***** Source passage

Dr. Feldman:
Dr. Petri also gave a lecture on Update in Lupus Nephritis. What are some of the high points of that lecture?
Dr. Lindsey:
I think the high points of that lecture were for us to realize that every nephron counts, that from the very first flare, people begin to lose their renal parenchyma, that we need to be very quick in treating these patients, that we need to focus on their blood pressure and try to keep their blood pressure in the 120s or lower and not higher. We need to focus on their proteinuria and use ACE inhibitors much quicker and be following proteinuria every visit, and if we do that, we can save a lot of people’s kidney function.
Dr. Feldman:
There was a talk on fibromyalgia by Jarred Younger. What were the high points on that one from the Congress of Clinical Rheumatology?
Dr. Lindsey:
I know that most of us rheumatologists hate or shiver at the word fibromyalgia, but Dr. Younger did a great job of presenting some new data on microglial cells in the central nervous system. And these cells appear to be the primary factor in hypersensitization syndrome in fibro, and he showed how they will go from a resting state to an excited state, and how when you think about therapies, trying to place the microglial cell back into its resting state, and that tends to give us a much calmer CNS and not so hyperexcitable. He gave a lot of data on naltrexone, low-dose being a very attractive alternative for that, and I think it’s something we should all think about using. And a lot of experimental data on trying to push microglial cells back to a more normal or what he calls protective state may be the future of fibromyalgia.

**********

## [Requirement A]
Translate this sentence from the rheumatology interview into Spanish: "There was a talk on fibromyalgia by Jarred Younger."
## [Requirement B]
In the rheumatology interview, what blood pressure range does the lupus nephritis lecture say patients should be kept in?
## [Requirement C]
Go on with the rheumatology interview from the point where it stops.

***** Record set

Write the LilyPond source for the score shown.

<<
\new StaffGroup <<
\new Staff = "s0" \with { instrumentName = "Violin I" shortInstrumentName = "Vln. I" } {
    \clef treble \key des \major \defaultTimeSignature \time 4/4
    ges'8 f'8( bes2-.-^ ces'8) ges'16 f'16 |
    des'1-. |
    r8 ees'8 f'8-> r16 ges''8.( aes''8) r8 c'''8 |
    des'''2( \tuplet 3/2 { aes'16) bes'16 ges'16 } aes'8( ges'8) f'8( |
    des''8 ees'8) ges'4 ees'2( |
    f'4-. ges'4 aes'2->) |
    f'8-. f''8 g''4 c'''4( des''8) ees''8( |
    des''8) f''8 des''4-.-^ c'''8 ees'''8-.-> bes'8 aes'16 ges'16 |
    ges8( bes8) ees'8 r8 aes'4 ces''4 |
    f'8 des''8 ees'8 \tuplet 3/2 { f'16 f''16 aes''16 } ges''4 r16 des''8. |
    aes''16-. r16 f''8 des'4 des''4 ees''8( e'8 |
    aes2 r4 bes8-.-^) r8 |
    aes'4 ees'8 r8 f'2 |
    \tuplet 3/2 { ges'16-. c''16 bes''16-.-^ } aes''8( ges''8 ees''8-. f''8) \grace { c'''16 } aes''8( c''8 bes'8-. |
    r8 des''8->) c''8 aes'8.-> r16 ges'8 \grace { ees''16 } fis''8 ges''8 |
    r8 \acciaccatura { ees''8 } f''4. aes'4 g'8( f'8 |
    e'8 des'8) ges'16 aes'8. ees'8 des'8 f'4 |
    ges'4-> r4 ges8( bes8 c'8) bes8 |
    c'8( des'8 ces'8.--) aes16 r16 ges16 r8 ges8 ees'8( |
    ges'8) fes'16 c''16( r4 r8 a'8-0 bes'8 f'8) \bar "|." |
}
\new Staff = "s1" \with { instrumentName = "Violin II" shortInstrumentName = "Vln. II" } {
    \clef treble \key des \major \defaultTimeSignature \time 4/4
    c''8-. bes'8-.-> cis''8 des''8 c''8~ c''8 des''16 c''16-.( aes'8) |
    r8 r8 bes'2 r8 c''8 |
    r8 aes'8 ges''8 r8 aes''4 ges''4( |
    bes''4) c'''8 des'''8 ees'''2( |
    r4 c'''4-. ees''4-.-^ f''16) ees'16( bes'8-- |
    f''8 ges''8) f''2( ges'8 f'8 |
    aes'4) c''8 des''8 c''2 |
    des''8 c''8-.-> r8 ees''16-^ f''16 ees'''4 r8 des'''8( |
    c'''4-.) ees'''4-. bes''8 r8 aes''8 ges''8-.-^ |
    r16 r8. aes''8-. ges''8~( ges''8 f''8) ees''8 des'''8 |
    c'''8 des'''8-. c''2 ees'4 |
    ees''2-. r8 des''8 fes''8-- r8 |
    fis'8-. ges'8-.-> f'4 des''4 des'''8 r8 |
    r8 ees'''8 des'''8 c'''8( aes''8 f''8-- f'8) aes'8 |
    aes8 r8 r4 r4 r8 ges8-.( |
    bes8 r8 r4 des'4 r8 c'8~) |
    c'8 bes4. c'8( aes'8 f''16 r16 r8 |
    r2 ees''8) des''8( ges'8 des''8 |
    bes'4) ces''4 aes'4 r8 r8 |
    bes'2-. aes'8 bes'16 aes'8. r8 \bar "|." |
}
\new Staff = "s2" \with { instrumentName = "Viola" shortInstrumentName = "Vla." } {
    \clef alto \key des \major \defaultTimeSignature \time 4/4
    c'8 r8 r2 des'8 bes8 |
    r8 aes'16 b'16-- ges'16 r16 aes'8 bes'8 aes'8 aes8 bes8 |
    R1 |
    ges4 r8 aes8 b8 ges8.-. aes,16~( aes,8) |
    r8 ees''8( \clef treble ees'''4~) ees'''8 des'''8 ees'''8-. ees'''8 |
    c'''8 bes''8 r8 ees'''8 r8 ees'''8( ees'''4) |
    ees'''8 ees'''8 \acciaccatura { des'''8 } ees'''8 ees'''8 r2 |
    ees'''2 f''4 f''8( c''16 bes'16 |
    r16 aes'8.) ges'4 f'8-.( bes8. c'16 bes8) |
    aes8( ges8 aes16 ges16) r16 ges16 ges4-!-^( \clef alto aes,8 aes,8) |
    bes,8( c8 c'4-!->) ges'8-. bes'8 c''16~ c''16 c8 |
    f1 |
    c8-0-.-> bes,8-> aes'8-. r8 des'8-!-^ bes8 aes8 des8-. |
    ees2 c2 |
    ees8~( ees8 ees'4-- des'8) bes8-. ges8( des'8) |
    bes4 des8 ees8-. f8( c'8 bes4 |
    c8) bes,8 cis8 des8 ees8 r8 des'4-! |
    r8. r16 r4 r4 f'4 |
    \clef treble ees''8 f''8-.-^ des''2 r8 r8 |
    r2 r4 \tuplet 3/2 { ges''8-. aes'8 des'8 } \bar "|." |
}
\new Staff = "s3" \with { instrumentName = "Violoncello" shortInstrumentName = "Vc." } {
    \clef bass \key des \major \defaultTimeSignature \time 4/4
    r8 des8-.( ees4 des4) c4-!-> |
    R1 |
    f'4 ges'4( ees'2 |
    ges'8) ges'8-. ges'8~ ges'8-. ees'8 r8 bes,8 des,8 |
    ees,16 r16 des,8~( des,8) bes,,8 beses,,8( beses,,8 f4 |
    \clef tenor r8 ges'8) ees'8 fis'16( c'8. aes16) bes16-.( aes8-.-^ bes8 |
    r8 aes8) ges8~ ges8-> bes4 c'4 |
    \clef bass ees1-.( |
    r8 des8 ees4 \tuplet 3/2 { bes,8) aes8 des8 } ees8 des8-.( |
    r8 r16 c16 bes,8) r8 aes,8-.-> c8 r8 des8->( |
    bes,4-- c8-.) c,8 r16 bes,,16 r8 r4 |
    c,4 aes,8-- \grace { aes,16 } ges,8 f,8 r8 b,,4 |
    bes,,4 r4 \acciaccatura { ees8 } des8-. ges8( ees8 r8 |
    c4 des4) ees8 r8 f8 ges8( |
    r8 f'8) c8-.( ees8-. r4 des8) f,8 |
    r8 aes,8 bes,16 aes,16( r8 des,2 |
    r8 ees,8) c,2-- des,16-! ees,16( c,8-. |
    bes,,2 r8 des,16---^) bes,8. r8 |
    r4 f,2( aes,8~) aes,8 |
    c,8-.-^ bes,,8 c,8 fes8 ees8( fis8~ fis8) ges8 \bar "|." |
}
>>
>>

**********

## [Final answer A]
Hubo una charla sobre fibromialgia a cargo de Jarred Younger.

## [Final answer B]
In the 120s or lower.

## [Final answer C]
Dr. Feldman:
There was also a very up-to-date talk on IgG4 by Arezou Khosroshahi, and what were some of your high points that you found in that lecture?
Dr. Lindsey:
I think we all have been inundated with IgG4 disease as something we need to know about. It seems to mimic a lot of our diseases, and I think what I found interesting in this talk was that our expectation that having a high IgG4 level as a marker may not be true. Our expectations of having increased plasma cells being a very diagnostic marker of IgG4 cells in the tissue may not be true. It turns out that the best criteria is the pathology showing certain characteristics like obliterative phlebitis and the storiform fibrosis, and so you really can make a diagnosis of IgG4 with normal IgG4 levels and with no increased IgG4 plasma cells in the tissue, so I think that’s pretty interesting.
Dr. Feldman:
Yes, that’s very interesting. Were there any other points in the IgG4 lecture?
Dr. Lindsey:
Yes, he made 2 other points, and that is that these patients almost never present with fever and that they always respond to steroids.
Dr. Feldman:
Thank you. And finally, there was a very good talk on sarcoid: What’s New in Sarcoid? by Dr. Daniel Culver. What were some of the high points in that one?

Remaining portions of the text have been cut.